▶ Your goal
Whenever a line below includes the word "залог", copy that line.

▶ Record set

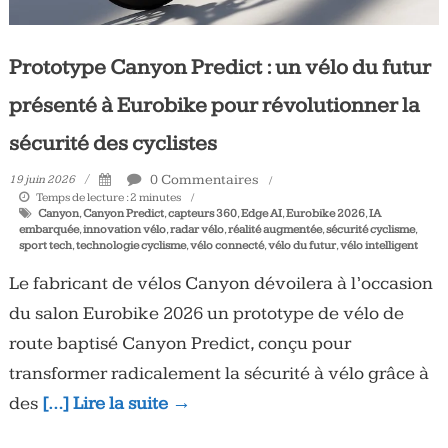
Prototype Canyon Predict : un vélo du futur
présenté à Eurobike pour révolutionner la
sécurité des cyclistes
0 Commentaires
19 juin 2026
Temps de lecture :
2
minutes
Canyon
,
Canyon Predict
,
capteurs 360
,
Edge AI
,
Eurobike 2026
,
IA
embarquée
,
innovation vélo
,
radar vélo
,
réalité augmentée
,
sécurité cyclisme
,
sport tech
,
technologie cyclisme
,
vélo connecté
,
vélo du futur
,
vélo intelligent
Le fabricant de vélos Canyon dévoilera à l’occasion
du salon Eurobike 2026 un prototype de vélo de
route baptisé Canyon Predict, conçu pour
transformer radicalement la sécurité à vélo grâce à
des
[…] Lire la suite →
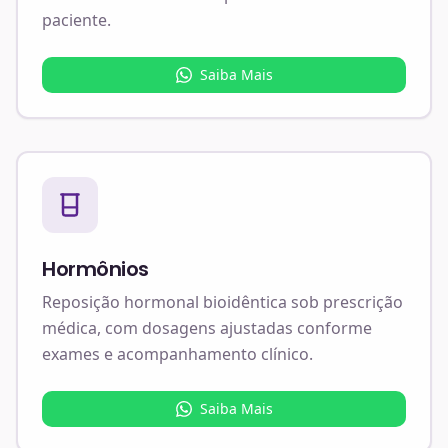
paciente.
Saiba Mais
Hormônios
Reposição hormonal bioidêntica sob prescrição
médica, com dosagens ajustadas conforme
exames e acompanhamento clínico.
Saiba Mais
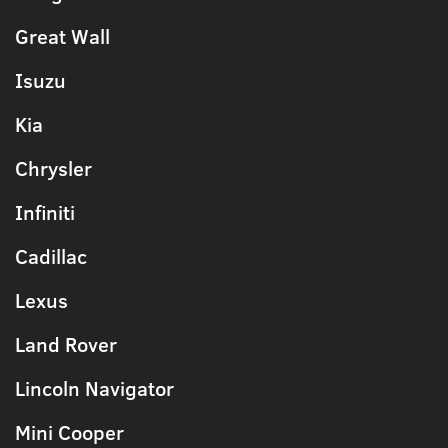
Great Wall
Isuzu
Kia
Chrysler
Infiniti
Cadillac
Lexus
Land Rover
Lincoln Navigator
Mini Cooper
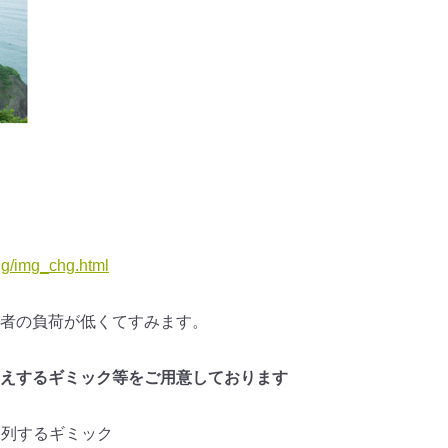
g/img_chg.html
者の負荷が低くてすみます。
えするギミック等をご用意してお
ります
陳列するギミック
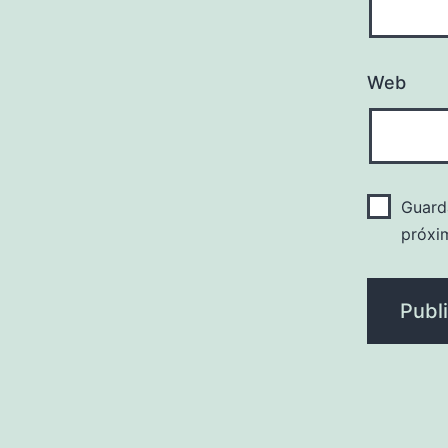
Web
Guard
próxi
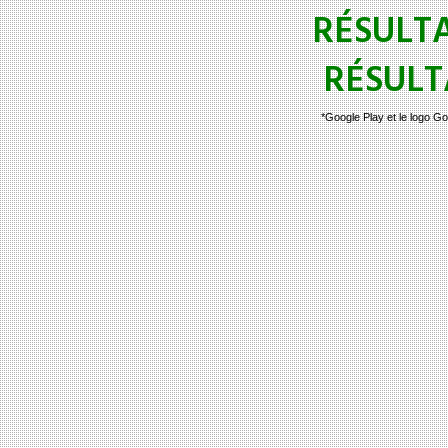
RÉSULTA
RÉSULT
*Google Play et le logo 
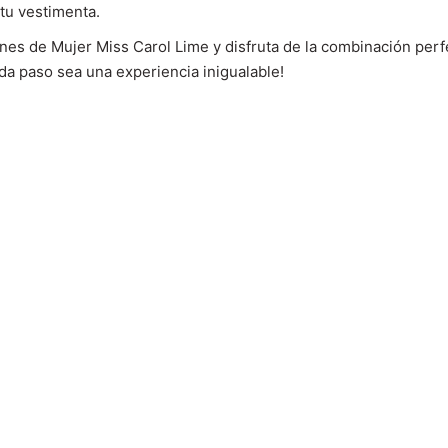
 tu vestimenta.
nes de Mujer Miss Carol Lime y disfruta de la combinación perfe
da paso sea una experiencia inigualable!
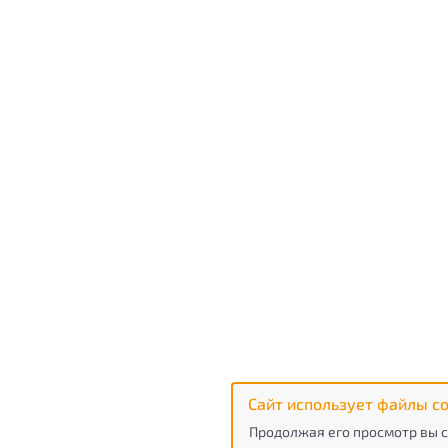
Сайт использует файлы co
Продолжая его просмотр вы с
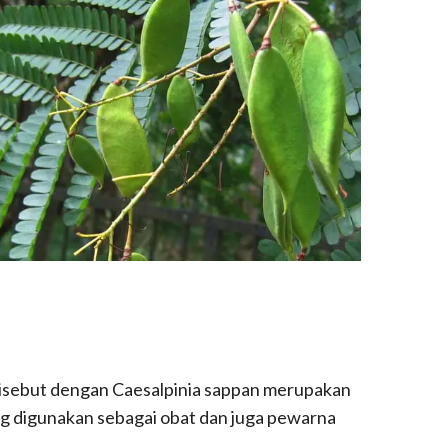
disebut dengan Caesalpinia sappan merupakan
ng digunakan sebagai obat dan juga pewarna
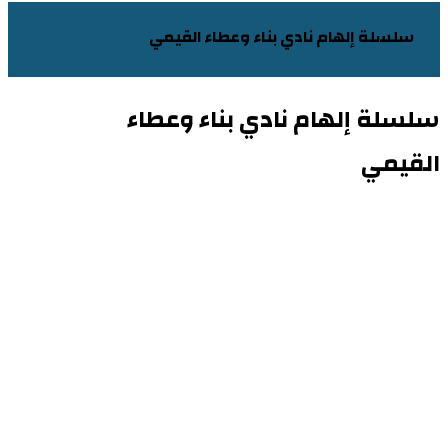
سلسلة إلهام نادي بناء وعطاء القيمي
سلسلة إلهام نادي بناء وعطاء
القيمي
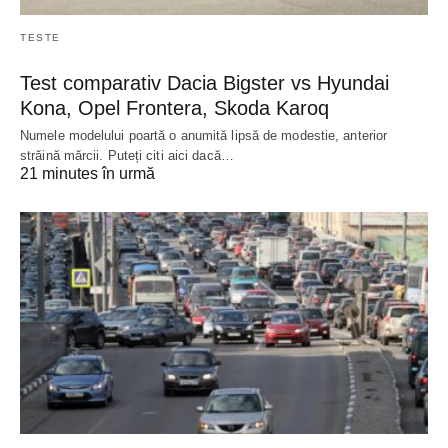
TESTE
Test comparativ Dacia Bigster vs Hyundai
Kona, Opel Frontera, Skoda Karoq
Numele modelului poartă o anumită lipsă de modestie, anterior
străină mărcii. Puteți citi aici dacă…
21 minutes în urmă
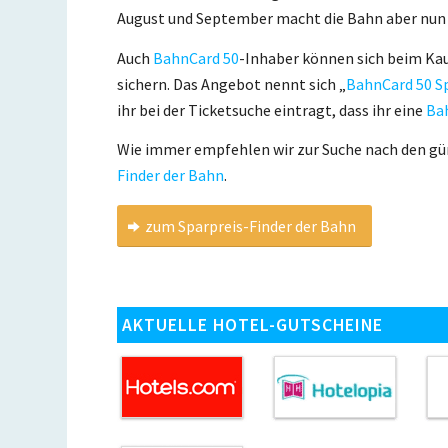
August und September macht die Bahn aber nun
Auch
BahnCard 50
-Inhaber können sich beim Ka
sichern. Das Angebot nennt sich „
BahnCard 50 S
ihr bei der Ticketsuche eintragt, dass ihr eine
Ba
Wie immer empfehlen wir zur Suche nach den g
Finder der Bahn
.
zum Sparpreis-Finder der Bahn
AKTUELLE HOTEL-GUTSCHEINE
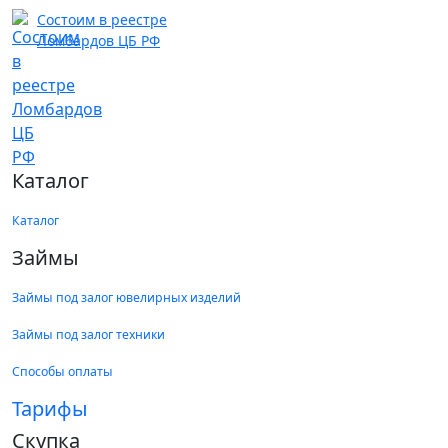
Состоим в реестре
Ломбардов ЦБ РФ
Каталог
Каталог
Займы
Займы под залог ювелирных изделий
Займы под залог техники
Способы оплаты
Тарифы
Скупка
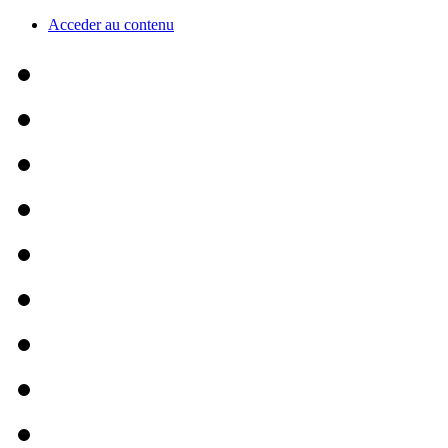
Acceder au contenu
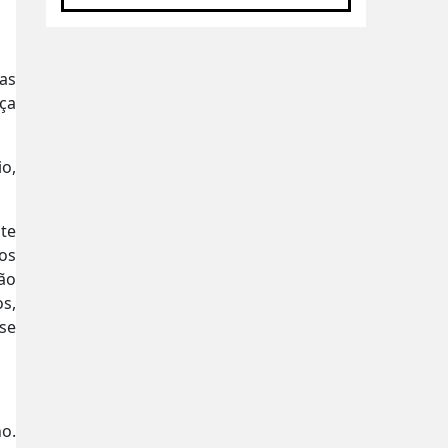
as
ça
o,
te
nos
ão
os,
sse
o.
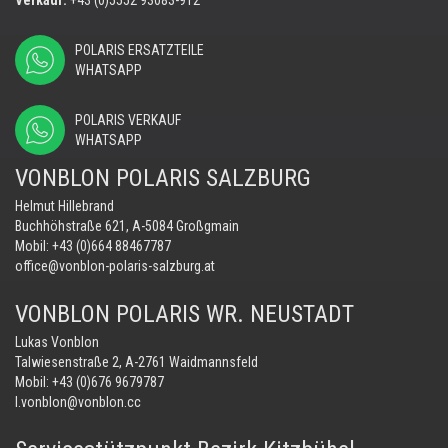
POLARIS ERSATZTEILE
WHATSAPP
POLARIS VERKAUF
WHATSAPP
VONBLON POLARIS SALZBURG
Helmut Hillebrand
Buchhöhstraße 621, A-5084 Großgmain
Mobil:
+43 (0)664 88467787
office@vonblon-polaris-salzburg.at
VONBLON POLARIS WR. NEUSTADT
Lukas Vonblon
Talwiesenstraße 2, A-2761 Waidmannsfeld
Mobil:
+43 (0)676 9679787
l.vonblon@vonblon.cc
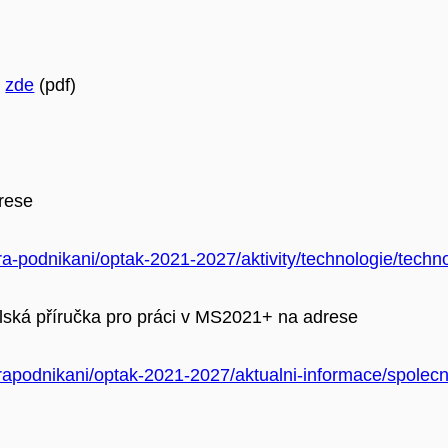
–
zde
(pdf)
rese
a-podnikani/optak-2021-2027/aktivity/technologie/tech
elská příručka pro práci v MS2021+ na adrese
apodnikani/optak-2021-2027/aktualni-informace/spolecne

▶ Result below
Займы под залог ювелирных изделий
Займы под залог техники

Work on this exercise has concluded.